## [PROBLEM TO SOLVE]
Copy every record below exactly, leaving out any pictures.

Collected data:
★ ★ ★ ★ ★

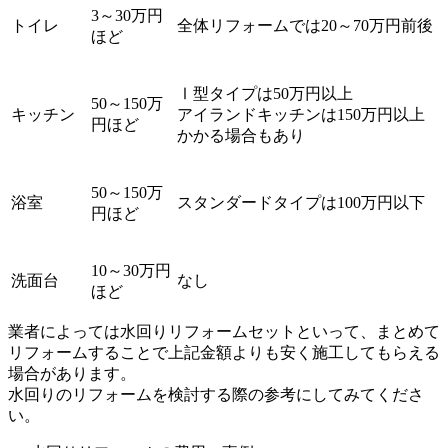
3～30万円
トイレ
全体リフォームでは20～70万円前後
ほど
Ⅰ型タイプは50万円以上
50～150万
キッチン
アイランドキッチンは150万円以上
円ほど
かかる場合もあり
50～150万
浴室
スタンダードタイプは100万円以下
円ほど
10～30万円
洗面台
なし
ほど
業者によっては水回りリフォームセットといって、まとめて
リフォームすることで上記金額よりも安く施工してもらえる
場合があります。
水回りのリフォームを検討する際の参考にしてみてくださ
い。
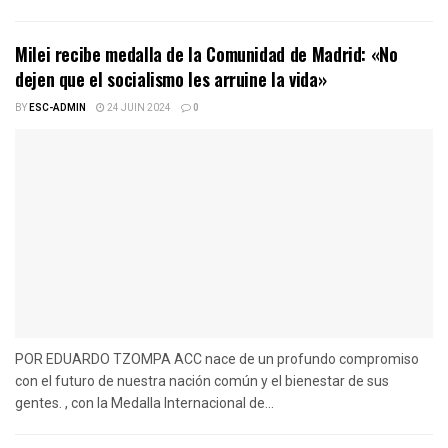
Milei recibe medalla de la Comunidad de Madrid: «No
dejen que el socialismo les arruine la vida»
BY
ESC-ADMIN
24 JUIN 2024
0
POR EDUARDO TZOMPA ACC nace de un profundo compromiso
con el futuro de nuestra nación común y el bienestar de sus
gentes. , con la Medalla Internacional de...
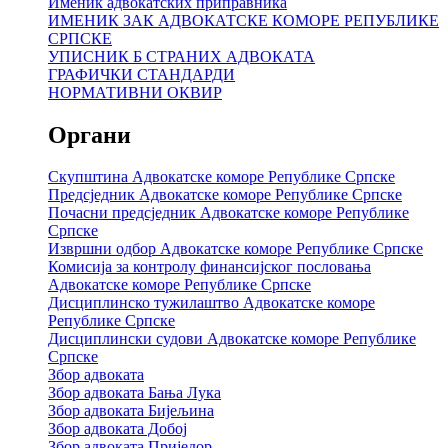
Именик адвокатских приправника
ИМЕНИК ЗАК АДВОКАТСКЕ КОМОРЕ РЕПУБЛИКЕ
СРПСКЕ
УПИСНИК Б СТРАНИХ АДВОКАТА
ГРАФИЧКИ СТАНДАРДИ
НОРМАТИВНИ ОКВИР
Органи
Скупштина Адвокатске коморе Републике Српске
Предсједник Адвокатске коморе Републике Српске
Почасни предсједник Адвокатске коморе Републике
Српске
Извршни одбор Адвокатске коморе Републике Српске
Комисија за контролу финансијског пословања
Адвокатске коморе Републике Српске
Дисциплинско тужилаштво Адвокатске коморе
Републике Српске
Дисциплински судови Адвокатске коморе Републике
Српске
Збор адвоката
Збор адвоката Бања Лука
Збор адвоката Бијељина
Збор адвоката Добој
Збор адвоката Приједор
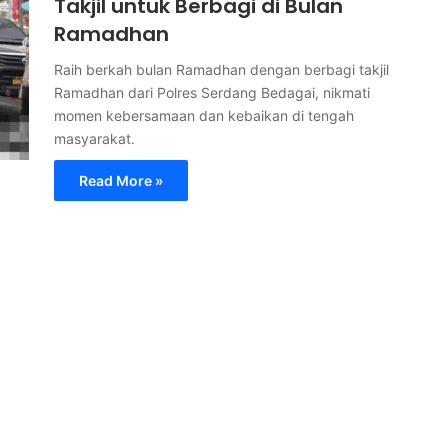
Takjil untuk Berbagi di Bulan
Ramadhan
Raih berkah bulan Ramadhan dengan berbagi takjil
Ramadhan dari Polres Serdang Bedagai, nikmati
momen kebersamaan dan kebaikan di tengah
masyarakat.
Read More »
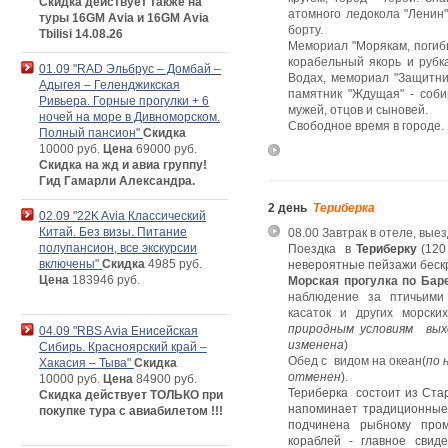
Скидка действует также на
атомного ледокола "Ленин"
туры 16GM Avia и 16GM Avia
борту.
Tbilisi 14.08.26
Мемориал "Морякам, погибш
корабельный якорь и рубка
01.09 "RAD Эльбрус – Домбай –
Водах, мемориал "Защитни
Адыгея – Геленджикская
памятник "Ждущая" - соб
Ривьера. Горные прогулки + 6
мужей, отцов и сыновей.
ночей на море в Дивноморском.
Свободное время в городе. 
Полный пансион"
Скидка
10000 руб.
Цена
69000 руб.
Скидка на жд и авиа группу!
Гид Гамарли Александра.
2 день
Териберка
02.09 "22K Avia Классический
Китай. Без визы. Питание
08.00 Завтрак в отеле, выез
полупансион, все экскурсии
Поездка в
Териберку
(120
включены"
Скидка
4985 руб.
невероятные пейзажи бес
Цена
183946 руб.
Морская прогулка
по Бар
наблюдение за птичьими 
касаток и других морских
природным условиям вых
04.09 "RBS Avia Енисейская
изменена
)
Сибирь. Красноярский край –
Обед с видом на океан
(
по 
Хакасия – Тыва"
Скидка
отменен
).
10000 руб.
Цена
84900 руб.
Териберка состоит из Стар
Скидка действует ТОЛЬКО при
напоминает традиционные
покупке тура с авиабилетом !!!
подчинена рыбному пром
кораблей - главное свид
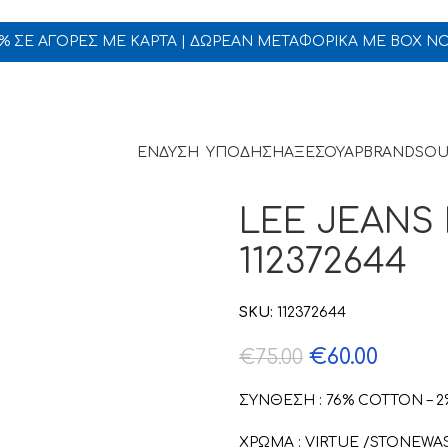
5% ΣΕ ΑΓΟΡΕΣ ΜΕ ΚΑΡΤΑ | ΔΩΡΕΑΝ ΜΕΤΑΦΟΡΙΚΑ ΜΕ BOX N
ΕΝΔΥΣΗ
ΥΠΟΔΗΣΗ
ΑΞΕΣΟΥΑΡ
BRANDS
OU
LEE JEANS 
112372644
SKU:
112372644
€
60.00
€
75.00
ΣΥΝΘΕΣΗ : 76% COTTON – 
ΧΡΩΜΑ : VIRTUE /STONEW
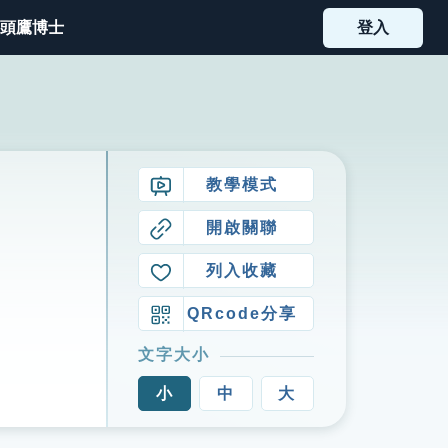
頭鷹博士
登入
教學模式
開啟關聯
列入收藏
QRcode分享
文字大小
小
中
大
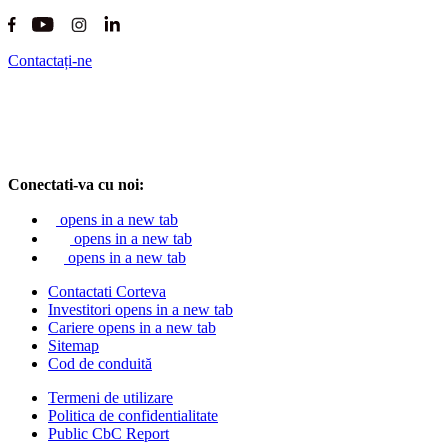
Contactați-ne
Conectati-va cu noi:
opens in a new tab
opens in a new tab
opens in a new tab
Contactati Corteva
Investitori
opens in a new tab
Cariere
opens in a new tab
Sitemap
Cod de conduită
Termeni de utilizare
Politica de confidentialitate
Public CbC Report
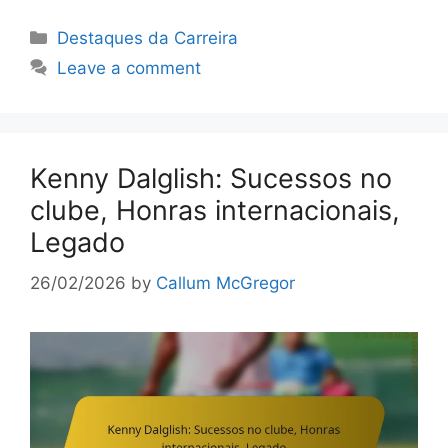
Categories
Destaques da Carreira
Leave a comment
Kenny Dalglish: Sucessos no
clube, Honras internacionais,
Legado
26/02/2026
by
Callum McGregor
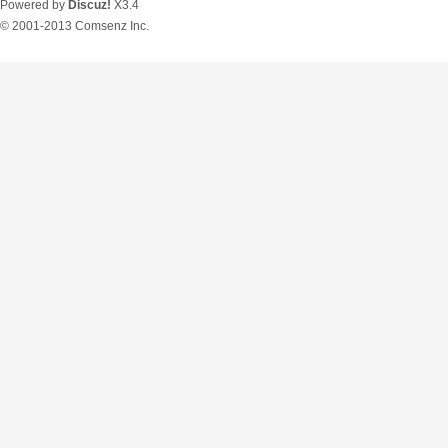
Powered by
Discuz!
X3.4
© 2001-2013
Comsenz Inc.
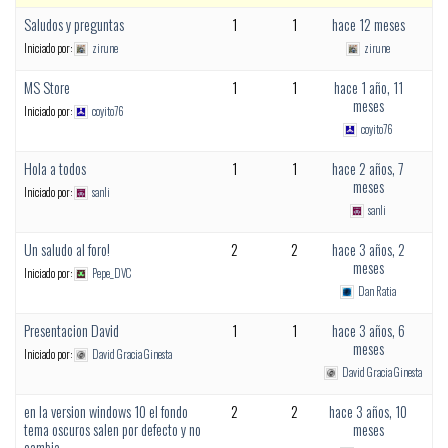
Saludos y preguntas
1
1
hace 12 meses
Iniciado por:
zirune
zirune
MS Store
1
1
hace 1 año, 11
meses
Iniciado por:
coyito76
coyito76
Hola a todos
1
1
hace 2 años, 7
meses
Iniciado por:
sanli
sanli
Un saludo al foro!
2
2
hace 3 años, 2
meses
Iniciado por:
Pepe_DVC
Dan Ratia
Presentacion David
1
1
hace 3 años, 6
meses
Iniciado por:
David Gracia Ginesta
David Gracia Ginesta
en la version windows 10 el fondo
2
2
hace 3 años, 10
tema oscuros salen por defecto y no
meses
cambia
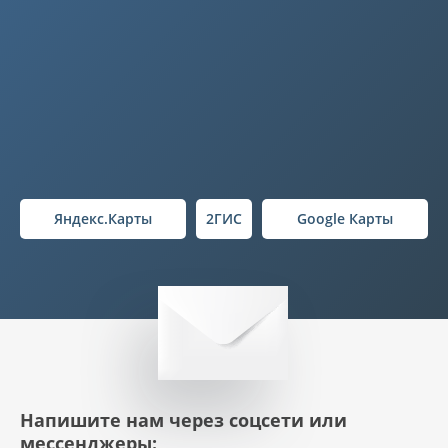
Яндекс.Карты
2ГИС
Google Карты
Напишите нам через соцсети или
мессенджеры:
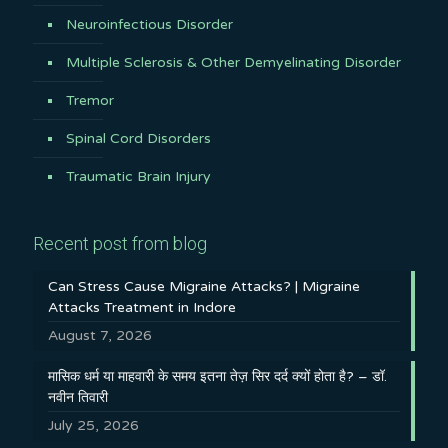
Neuroinfectious Disorder
Multiple Sclerosis & Other Demyelinating Disorder
Tremor
Spinal Cord Disorders
Traumatic Brain Injury
Recent post from blog
Can Stress Cause Migraine Attacks? | Migraine
Attacks Treatment in Indore
August 7, 2026
मासिक धर्म या माहवारी के समय इतना तेज़ सिर दर्द क्यों होता है? – डॉ.
नवीन तिवारी
July 25, 2026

★ ★ ★ ★ ★

## [ANSWER SECTION]
3～30万円
トイレ
全体リフォームでは20～70万円前後
ほど
Ⅰ型タイプは50万円以上
50～150万
キッチン
アイランドキッチンは150万円以上
円ほど
かかる場合もあり
50～150万
浴室
スタンダードタイプは100万円以下
円ほど
10～30万円
洗面台
なし
ほど
業者によっては水回りリフォームセットといって、まとめて
リフォームすることで上記金額よりも安く施工してもらえる
場合があります。
水回りのリフォームを検討する際の参考にしてみてくださ
い。
Milei recibe medalla de la Comunidad de Madrid: «No
dejen que el socialismo les arruine la vida»
BY
ESC-ADMIN
24 JUIN 2024
0
POR EDUARDO TZOMPA ACC nace de un profundo compromiso
con el futuro de nuestra nación común y el bienestar de sus
gentes. , con la Medalla Internacional de...
Именик адвокатских приправника
ИМЕНИК ЗАК АДВОКАТСКЕ КОМОРЕ РЕПУБЛИКЕ
СРПСКЕ
УПИСНИК Б СТРАНИХ АДВОКАТА
ГРАФИЧКИ СТАНДАРДИ
НОРМАТИВНИ ОКВИР
Органи
Скупштина Адвокатске коморе Републике Српске
Предсједник Адвокатске коморе Републике Српске
Почасни предсједник Адвокатске коморе Републике
Српске
Извршни одбор Адвокатске коморе Републике Српске
Комисија за контролу финансијског пословања
Адвокатске коморе Републике Српске
Дисциплинско тужилаштво Адвокатске коморе
Републике Српске
Дисциплински судови Адвокатске коморе Републике
Српске
Збор адвоката
Збор адвоката Бања Лука
Збор адвоката Бијељина
Збор адвоката Добој
Збор адвоката Приједор
Takjil untuk Berbagi di Bulan
Ramadhan
Raih berkah bulan Ramadhan dengan berbagi takjil
Ramadhan dari Polres Serdang Bedagai, nikmati
momen kebersamaan dan kebaikan di tengah
masyarakat.
Read More »
Скидка действует также на
атомного ледокола "Ленин"
туры 16GM Avia и 16GM Avia
борту.
Tbilisi 14.08.26
Мемориал "Морякам, погибш
корабельный якорь и рубка
01.09 "RAD Эльбрус – Домбай –
Водах, мемориал "Защитни
Адыгея – Геленджикская
памятник "Ждущая" - соб
Ривьера. Горные прогулки + 6
мужей, отцов и сыновей.
ночей на море в Дивноморском.
Свободное время в городе. 
Полный пансион"
Скидка
10000 руб.
Цена
69000 руб.
Скидка на жд и авиа группу!
Гид Гамарли Александра.
2 день
Териберка
02.09 "22K Avia Классический
Китай. Без визы. Питание
08.00 Завтрак в отеле, выез
полупансион, все экскурсии
Поездка в
Териберку
(120
включены"
Скидка
4985 руб.
невероятные пейзажи бес
Цена
183946 руб.
Морская прогулка
по Бар
наблюдение за птичьими 
касаток и других морских
природным условиям вых
04.09 "RBS Avia Енисейская
изменена
)
Сибирь. Красноярский край –
Обед с видом на океан
(
по 
Хакасия – Тыва"
Скидка
отменен
).
10000 руб.
Цена
84900 руб.
Териберка состоит из Стар
Скидка действует ТОЛЬКО при
напоминает традиционные
покупке тура с авиабилетом !!!
подчинена рыбному пром
кораблей - главное свид
5% ΣΕ ΑΓΟΡΕΣ ΜΕ ΚΑΡΤΑ | ΔΩΡΕΑΝ ΜΕΤΑΦΟΡΙΚΑ ΜΕ BOX N
ΕΝΔΥΣΗ
ΥΠΟΔΗΣΗ
ΑΞΕΣΟΥΑΡ
BRANDS
OU
LEE JEANS 
112372644
SKU:
112372644
€
60.00
€
75.00
ΣΥΝΘΕΣΗ : 76% COTTON – 
ΧΡΩΜΑ : VIRTUE /STONEW
頭鷹博士
登入
教學模式
開啟關聯
列入收藏
QRcode分享
文字大小
小
中
大
Contactați-ne
Conectati-va cu noi:
opens in a new tab
opens in a new tab
opens in a new tab
Contactati Corteva
Investitori
opens in a new tab
Cariere
opens in a new tab
Sitemap
Cod de conduită
Termeni de utilizare
Politica de confidentialitate
Public CbC Report
Categories
Destaques da Carreira
Leave a comment
Kenny Dalglish: Sucessos no
clube, Honras internacionais,
Legado
26/02/2026
by
Callum McGregor
Powered by
Discuz!
X3.4
© 2001-2013
Comsenz Inc.
Saludos y preguntas
1
1
hace 12 meses
Iniciado por:
zirune
zirune
MS Store
1
1
hace 1 año, 11
meses
Iniciado por:
coyito76
coyito76
Hola a todos
1
1
hace 2 años, 7
meses
Iniciado por:
sanli
sanli
Un saludo al foro!
2
2
hace 3 años, 2
meses
Iniciado por:
Pepe_DVC
Dan Ratia
Presentacion David
1
1
hace 3 años, 6
meses
Iniciado por:
David Gracia Ginesta
David Gracia Ginesta
en la version windows 10 el fondo
2
2
hace 3 años, 10
tema oscuros salen por defecto y no
meses
cambia
Яндекс.Карты
2ГИС
Google Карты
Напишите нам через соцсети или
мессенджеры:
Neuroinfectious Disorder
Multiple Sclerosis & Other Demyelinating Disorder
Tremor
Spinal Cord Disorders
Traumatic Brain Injury
Recent post from blog
Can Stress Cause Migraine Attacks? | Migraine
Attacks Treatment in Indore
August 7, 2026
मासिक धर्म या माहवारी के समय इतना तेज़ सिर दर्द क्यों होता है? – डॉ.
नवीन तिवारी
July 25, 2026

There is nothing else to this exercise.